■ **READING TEXT**
■ ■ ■ ■ ■ ■ ■

Step into my shoes.

I have always been a supporter of “pro-choice.” Regardless of the cause, life threatening, not being ready, history, etc. I’m a supporter of pro choice as in our bodies. We should be in charge of our own bodies. Others see or hear stories and are quick to judge and I sat down thinking about writing so that’s why I’m writing this post for women out there to know what happened to me just one week ago and know that they are not alone.

My story isn’t traumatic, my story isn’t some of those scary life threatening situations. It’s just of a regular girl who was not ready and wanted to get an abortion.

It happened a while back, my Fiancé and I made love and well, an accident happened. We got Plan B and thought everything should work. Two weeks passed, all I wanted to do was sleep, my breast were sore to the point I wanted to cry. Thinking I was fine I still took a test and bam positive in 5 seconds. I took like five tests thinking they were all broken. I panicked, I called my mom her words were,” Well, what do you plan to do?” I knew, I automatically knew. I’m not keeping it. She supported me either way but I could tell she was upset I was careless.

I live in a small apartment with a handsome fiancé, a cat and a bunny. It sounds wonderful? I live with a fiancé who I barely even see. He works night shifts. If I do see him it’s maybe 4 hours at the most until I have to sleep for my 7am job. My head was spinning miles and miles a minute thinking of each side. I couldn’t do it. I could not. I don’t want something to be born in the world when I was not ready. I’m not financially stable and I can barely afford food/rent. I’ll be the one taking care especially knowing my fiancé works late night shifts. Kid won’t even know his/her dad. You may be saying,” No one is ever ready.” But as the title says,” Step into my shoes.”

I went to the clinic, they said I was 5 weeks. They asked if I wanted to see it. I did. It looked like a tiny little raisin hanging off a wall. The image is stuck into my head but I didn’t want it. So they gave me options, the pill or surgery. I did the surgery. I scheduled the appointment and came back the following week.

I sat down with several girls, each telling their stories. Mothers who have already had their first or second, girls who were 17- saying their mom freaked out, girls talking about college and finishing their PhDs. They seemed like ordinary girls who made the same choice I did. All said the same thing.” I’m not ready.” I thought about the protestors outside the clinic telling us to not do this. I thought about the government always trying to stop this. Then I thought of the government walking in and shutting the whole system down. What would each of us girls do?

The nurse gave me some Valium, some Tylenol and next thing you know I was drowsy. I walked into a room and laid down, legs put up, given IV and the only thing I remember is someone saying,” We are cleaning you up now.” I remember bits of people talking to me. I remember walking outside and seeing my fiancé smile at me and carrying me home.

I hear horror stories of girls who were awake and experienced the whole procedure. It made me scared. It made me sad many of them had to go through with that. I’m just thankful I was out cold and only remember being wiped down. I was given pills after to ease the pain.

■ ■ ■ ■ ■ ■ ■

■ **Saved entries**
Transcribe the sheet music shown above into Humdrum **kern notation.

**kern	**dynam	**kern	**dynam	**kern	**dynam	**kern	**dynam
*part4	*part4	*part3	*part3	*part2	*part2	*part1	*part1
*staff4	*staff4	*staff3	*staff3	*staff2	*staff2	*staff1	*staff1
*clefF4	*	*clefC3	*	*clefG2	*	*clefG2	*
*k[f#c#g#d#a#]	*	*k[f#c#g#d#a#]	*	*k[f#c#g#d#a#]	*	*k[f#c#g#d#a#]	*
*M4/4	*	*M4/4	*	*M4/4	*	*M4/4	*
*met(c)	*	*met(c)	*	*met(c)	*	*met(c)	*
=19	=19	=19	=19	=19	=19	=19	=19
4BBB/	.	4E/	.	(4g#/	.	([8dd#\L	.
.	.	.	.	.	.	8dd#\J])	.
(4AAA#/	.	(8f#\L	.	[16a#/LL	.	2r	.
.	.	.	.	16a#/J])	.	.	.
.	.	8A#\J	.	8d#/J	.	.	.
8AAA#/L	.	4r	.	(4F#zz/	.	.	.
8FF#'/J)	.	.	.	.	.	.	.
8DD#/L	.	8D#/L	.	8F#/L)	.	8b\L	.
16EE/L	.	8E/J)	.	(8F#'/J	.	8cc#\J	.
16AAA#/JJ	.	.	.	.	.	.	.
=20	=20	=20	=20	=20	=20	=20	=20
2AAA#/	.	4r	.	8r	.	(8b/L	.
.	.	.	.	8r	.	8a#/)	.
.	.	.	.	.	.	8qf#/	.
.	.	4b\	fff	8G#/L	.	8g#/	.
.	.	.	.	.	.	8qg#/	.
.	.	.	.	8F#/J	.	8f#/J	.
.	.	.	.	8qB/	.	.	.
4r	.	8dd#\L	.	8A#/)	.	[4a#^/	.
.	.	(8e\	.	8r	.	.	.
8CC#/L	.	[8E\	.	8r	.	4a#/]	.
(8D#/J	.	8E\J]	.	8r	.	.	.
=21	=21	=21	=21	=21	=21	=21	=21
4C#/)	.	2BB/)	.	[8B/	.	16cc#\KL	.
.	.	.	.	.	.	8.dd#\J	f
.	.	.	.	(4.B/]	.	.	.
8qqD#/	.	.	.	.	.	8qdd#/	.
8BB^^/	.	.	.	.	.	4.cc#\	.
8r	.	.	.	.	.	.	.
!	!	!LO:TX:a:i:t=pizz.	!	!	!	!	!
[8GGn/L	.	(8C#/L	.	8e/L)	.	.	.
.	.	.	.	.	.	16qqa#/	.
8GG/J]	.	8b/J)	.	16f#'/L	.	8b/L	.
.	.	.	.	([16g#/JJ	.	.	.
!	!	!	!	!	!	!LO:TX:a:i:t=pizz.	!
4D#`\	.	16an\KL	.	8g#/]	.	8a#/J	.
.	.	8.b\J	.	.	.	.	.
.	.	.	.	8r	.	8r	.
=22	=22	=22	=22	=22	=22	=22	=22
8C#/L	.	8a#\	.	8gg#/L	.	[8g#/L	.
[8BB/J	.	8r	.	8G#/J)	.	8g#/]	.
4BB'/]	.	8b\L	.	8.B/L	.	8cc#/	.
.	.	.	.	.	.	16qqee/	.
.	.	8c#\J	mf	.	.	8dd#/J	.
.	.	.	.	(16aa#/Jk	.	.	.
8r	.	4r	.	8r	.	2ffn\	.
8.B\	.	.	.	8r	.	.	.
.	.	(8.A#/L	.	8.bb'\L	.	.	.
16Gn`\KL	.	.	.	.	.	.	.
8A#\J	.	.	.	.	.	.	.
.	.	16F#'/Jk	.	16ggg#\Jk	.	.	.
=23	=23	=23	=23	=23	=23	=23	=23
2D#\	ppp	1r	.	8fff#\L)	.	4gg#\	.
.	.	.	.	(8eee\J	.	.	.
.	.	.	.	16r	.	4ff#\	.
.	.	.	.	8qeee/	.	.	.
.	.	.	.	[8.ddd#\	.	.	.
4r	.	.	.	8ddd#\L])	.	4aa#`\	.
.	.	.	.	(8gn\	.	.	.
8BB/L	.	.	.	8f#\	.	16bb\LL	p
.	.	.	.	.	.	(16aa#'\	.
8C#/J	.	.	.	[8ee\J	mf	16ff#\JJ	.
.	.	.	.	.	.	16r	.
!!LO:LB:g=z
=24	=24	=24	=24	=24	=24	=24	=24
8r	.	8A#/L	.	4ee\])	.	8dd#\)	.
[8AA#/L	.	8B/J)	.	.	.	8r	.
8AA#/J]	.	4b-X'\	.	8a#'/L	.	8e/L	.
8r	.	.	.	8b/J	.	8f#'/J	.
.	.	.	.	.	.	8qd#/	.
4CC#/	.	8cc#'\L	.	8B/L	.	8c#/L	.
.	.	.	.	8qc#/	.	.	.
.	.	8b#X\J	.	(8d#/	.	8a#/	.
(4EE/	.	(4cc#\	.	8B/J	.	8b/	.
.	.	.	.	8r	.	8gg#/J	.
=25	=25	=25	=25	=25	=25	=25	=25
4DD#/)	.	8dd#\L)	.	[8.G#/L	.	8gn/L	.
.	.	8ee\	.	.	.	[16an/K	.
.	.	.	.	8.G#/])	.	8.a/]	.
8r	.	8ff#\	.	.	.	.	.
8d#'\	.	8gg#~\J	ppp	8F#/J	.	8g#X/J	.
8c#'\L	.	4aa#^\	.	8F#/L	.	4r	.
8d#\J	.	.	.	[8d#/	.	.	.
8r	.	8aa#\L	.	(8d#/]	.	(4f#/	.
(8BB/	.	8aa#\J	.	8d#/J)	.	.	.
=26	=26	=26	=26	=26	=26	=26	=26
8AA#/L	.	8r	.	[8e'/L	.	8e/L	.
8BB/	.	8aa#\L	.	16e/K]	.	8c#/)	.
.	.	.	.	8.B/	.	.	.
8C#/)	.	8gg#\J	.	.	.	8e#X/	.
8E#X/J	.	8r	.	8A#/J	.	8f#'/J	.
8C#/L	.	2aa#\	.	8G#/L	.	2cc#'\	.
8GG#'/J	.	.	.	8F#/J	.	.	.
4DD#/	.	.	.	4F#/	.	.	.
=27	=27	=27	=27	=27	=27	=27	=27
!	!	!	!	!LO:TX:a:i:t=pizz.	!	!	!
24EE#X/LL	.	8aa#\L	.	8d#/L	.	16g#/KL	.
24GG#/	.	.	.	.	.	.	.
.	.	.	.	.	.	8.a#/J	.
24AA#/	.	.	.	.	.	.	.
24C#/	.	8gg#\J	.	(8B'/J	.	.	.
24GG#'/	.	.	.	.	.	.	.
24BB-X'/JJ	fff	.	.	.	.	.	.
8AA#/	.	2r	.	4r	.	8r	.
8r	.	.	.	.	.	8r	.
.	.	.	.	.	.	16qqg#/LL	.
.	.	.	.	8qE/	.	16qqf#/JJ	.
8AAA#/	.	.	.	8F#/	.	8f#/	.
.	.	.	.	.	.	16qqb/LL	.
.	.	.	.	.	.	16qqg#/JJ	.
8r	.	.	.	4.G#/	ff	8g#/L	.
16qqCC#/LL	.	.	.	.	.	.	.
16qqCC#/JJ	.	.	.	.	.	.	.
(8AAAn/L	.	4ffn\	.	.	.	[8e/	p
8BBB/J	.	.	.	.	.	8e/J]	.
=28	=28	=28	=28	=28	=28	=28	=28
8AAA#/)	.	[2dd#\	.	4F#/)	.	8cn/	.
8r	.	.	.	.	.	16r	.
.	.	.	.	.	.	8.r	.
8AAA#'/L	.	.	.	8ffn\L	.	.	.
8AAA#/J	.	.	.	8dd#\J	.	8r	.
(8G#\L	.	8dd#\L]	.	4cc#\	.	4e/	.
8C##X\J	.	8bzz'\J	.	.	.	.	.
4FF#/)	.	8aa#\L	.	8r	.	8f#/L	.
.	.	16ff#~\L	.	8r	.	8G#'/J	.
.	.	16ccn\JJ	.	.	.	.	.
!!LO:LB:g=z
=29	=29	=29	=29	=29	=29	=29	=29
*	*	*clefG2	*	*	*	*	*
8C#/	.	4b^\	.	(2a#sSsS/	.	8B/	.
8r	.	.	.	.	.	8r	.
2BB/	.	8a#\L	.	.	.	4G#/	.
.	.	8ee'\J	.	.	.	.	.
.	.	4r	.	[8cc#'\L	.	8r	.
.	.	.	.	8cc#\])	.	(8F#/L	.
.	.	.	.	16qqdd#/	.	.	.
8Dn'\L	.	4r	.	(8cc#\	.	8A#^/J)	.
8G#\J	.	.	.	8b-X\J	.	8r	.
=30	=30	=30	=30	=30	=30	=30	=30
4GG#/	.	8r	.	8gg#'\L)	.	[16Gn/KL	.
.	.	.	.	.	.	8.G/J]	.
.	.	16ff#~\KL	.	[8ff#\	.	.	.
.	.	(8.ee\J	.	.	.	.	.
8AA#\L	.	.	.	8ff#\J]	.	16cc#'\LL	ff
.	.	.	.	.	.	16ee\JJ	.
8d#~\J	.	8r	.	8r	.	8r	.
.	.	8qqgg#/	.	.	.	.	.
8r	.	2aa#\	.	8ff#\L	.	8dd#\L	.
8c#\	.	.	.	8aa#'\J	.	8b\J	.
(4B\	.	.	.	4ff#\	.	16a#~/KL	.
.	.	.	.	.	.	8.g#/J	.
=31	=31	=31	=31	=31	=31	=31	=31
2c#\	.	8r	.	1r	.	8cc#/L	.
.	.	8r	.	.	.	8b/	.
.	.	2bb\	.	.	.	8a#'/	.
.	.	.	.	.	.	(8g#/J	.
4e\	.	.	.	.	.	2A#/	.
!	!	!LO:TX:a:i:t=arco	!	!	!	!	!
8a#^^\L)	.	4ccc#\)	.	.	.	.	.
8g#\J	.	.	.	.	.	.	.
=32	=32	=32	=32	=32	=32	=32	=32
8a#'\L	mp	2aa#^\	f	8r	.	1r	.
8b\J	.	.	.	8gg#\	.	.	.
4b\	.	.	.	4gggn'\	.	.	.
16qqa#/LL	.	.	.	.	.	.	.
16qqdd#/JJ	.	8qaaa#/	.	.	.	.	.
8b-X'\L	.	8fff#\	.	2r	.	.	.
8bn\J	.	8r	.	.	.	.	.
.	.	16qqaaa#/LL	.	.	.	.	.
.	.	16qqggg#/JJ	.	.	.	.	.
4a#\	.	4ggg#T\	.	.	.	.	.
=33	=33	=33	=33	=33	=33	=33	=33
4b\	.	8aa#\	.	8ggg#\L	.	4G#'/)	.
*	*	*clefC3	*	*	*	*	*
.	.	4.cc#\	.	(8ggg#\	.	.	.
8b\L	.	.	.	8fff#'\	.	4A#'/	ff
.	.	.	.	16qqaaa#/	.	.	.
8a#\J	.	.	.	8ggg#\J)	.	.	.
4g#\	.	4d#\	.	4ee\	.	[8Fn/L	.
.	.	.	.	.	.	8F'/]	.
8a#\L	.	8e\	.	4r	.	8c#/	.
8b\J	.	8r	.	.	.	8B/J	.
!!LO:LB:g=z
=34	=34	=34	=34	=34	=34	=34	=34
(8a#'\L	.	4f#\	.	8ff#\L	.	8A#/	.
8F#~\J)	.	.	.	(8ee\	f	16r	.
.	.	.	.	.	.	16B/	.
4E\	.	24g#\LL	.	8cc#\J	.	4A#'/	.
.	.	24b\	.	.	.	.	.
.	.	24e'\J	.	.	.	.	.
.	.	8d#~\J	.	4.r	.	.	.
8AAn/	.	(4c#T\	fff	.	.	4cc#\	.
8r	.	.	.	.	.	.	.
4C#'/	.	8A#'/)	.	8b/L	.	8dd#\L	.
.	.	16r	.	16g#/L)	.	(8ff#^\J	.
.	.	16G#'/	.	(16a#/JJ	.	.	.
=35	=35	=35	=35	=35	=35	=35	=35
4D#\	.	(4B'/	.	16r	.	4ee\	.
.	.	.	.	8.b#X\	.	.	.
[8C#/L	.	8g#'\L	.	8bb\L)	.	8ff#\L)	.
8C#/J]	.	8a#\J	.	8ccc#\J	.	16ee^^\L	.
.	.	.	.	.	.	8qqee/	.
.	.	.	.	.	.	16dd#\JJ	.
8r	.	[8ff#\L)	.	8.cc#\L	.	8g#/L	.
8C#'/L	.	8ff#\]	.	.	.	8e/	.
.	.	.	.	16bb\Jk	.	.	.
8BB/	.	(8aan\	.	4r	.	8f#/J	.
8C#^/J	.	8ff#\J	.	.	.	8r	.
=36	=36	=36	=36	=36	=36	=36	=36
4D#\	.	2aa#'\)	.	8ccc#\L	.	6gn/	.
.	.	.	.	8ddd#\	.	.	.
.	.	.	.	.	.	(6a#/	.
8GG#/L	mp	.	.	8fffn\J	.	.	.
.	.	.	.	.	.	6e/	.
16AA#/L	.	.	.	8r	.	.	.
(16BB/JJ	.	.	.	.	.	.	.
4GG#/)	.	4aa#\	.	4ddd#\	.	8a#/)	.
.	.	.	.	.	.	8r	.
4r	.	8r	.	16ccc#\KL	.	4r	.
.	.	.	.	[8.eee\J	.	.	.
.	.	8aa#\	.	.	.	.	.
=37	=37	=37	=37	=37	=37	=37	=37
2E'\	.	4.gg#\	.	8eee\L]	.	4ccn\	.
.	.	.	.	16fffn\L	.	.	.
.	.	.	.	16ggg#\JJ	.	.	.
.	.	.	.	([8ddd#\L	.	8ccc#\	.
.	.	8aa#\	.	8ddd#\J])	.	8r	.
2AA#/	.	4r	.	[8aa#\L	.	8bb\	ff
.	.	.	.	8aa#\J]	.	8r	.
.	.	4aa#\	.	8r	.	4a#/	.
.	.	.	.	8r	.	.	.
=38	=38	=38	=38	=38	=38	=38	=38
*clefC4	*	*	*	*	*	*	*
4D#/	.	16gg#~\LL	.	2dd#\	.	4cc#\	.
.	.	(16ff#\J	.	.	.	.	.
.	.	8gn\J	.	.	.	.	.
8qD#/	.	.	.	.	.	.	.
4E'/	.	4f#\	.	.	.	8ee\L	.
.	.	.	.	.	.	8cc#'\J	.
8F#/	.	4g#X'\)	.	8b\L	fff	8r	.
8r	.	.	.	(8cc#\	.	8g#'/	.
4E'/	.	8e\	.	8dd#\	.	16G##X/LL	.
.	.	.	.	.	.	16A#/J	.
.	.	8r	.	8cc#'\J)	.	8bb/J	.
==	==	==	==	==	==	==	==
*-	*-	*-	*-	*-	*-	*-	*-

■ ■ ■ ■ ■ ■ ■

■ **ACTIVITY 1**
In the post, what two options did the clinic offer?
■ **ACTIVITY 2**
Reproduce the post word for word, starting at "I went to the" and ending at "us girls do?".
You can set the material aside.

■ **OUTPUT 1**
The pill or surgery.

■ **OUTPUT 2**
I went to the clinic, they said I was 5 weeks. They asked if I wanted to see it. I did. It looked like a tiny little raisin hanging off a wall. The image is stuck into my head but I didn’t want it. So they gave me options, the pill or surgery. I did the surgery. I scheduled the appointment and came back the following week.

I sat down with several girls, each telling their stories. Mothers who have already had their first or second, girls who were 17- saying their mom freaked out, girls talking about college and finishing their PhDs. They seemed like ordinary girls who made the same choice I did. All said the same thing.” I’m not ready.” I thought about the protestors outside the clinic telling us to not do this. I thought about the government always trying to stop this. Then I thought of the government walking in and shutting the whole system down. What would each of us girls do?